**WHAT IS BEING ASKED:** The line containing "ring dip: (742, 326)" marks the start; repeat it and every following line exactly through the end of the entries.

--

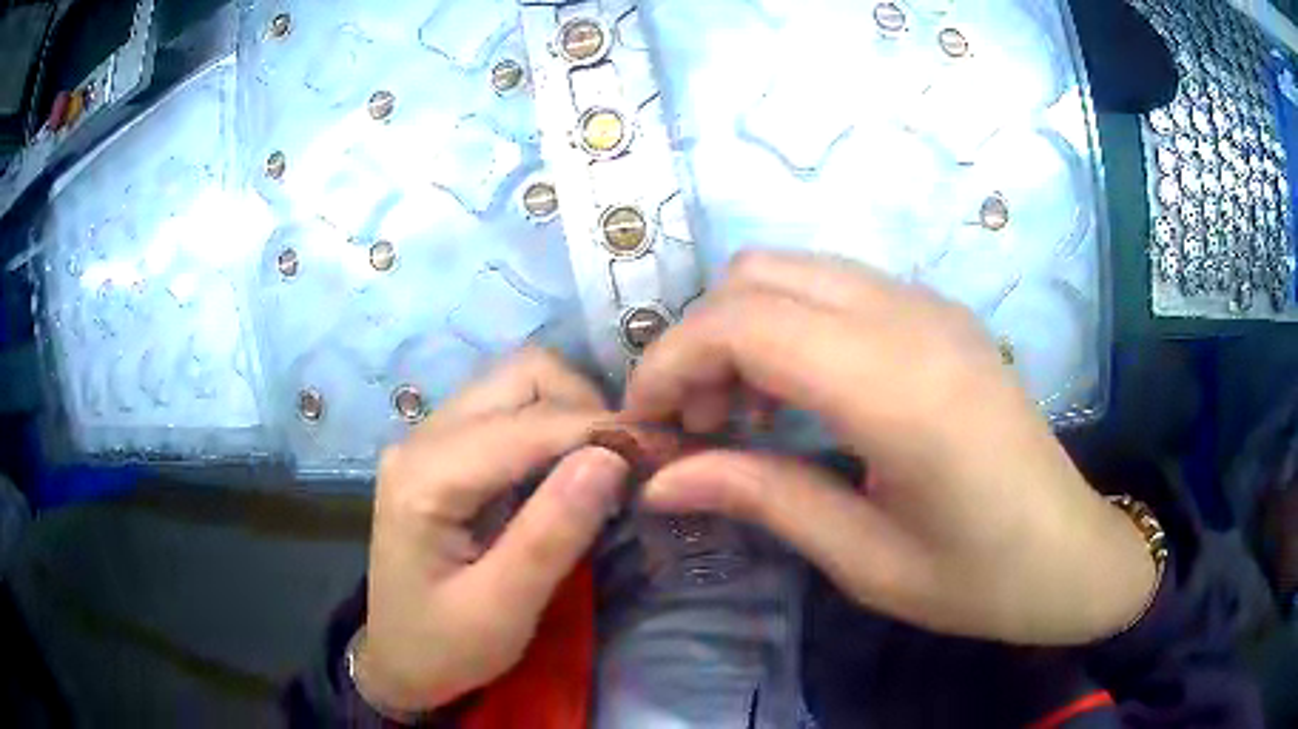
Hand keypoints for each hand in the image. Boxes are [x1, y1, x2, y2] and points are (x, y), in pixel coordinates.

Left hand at [356, 349, 628, 711]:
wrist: (397, 661)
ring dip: (571, 412)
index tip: (661, 451)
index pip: (528, 425)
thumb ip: (552, 534)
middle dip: (586, 407)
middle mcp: (421, 439)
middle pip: (520, 376)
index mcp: (426, 477)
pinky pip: (507, 411)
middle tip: (629, 462)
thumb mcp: (502, 610)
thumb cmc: (444, 648)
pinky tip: (571, 468)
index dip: (600, 430)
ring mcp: (428, 438)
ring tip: (606, 463)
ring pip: (516, 384)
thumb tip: (612, 458)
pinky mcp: (442, 451)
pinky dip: (551, 426)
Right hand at [624, 252, 1156, 645]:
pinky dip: (787, 323)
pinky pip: (834, 286)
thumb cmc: (977, 579)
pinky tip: (799, 393)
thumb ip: (762, 499)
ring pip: (792, 269)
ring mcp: (930, 305)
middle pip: (758, 275)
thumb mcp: (865, 560)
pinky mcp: (938, 312)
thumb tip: (661, 478)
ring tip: (743, 410)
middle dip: (700, 339)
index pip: (746, 323)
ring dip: (742, 326)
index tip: (647, 422)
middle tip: (698, 421)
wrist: (1071, 553)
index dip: (673, 362)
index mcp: (899, 391)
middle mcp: (913, 320)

--

**ANSWER AREA:**
ring dip: (742, 326)
index tip: (647, 422)
middle tip: (698, 421)
wrist: (1071, 553)
index dip: (673, 362)
index mcp: (899, 391)
middle mcp: (913, 320)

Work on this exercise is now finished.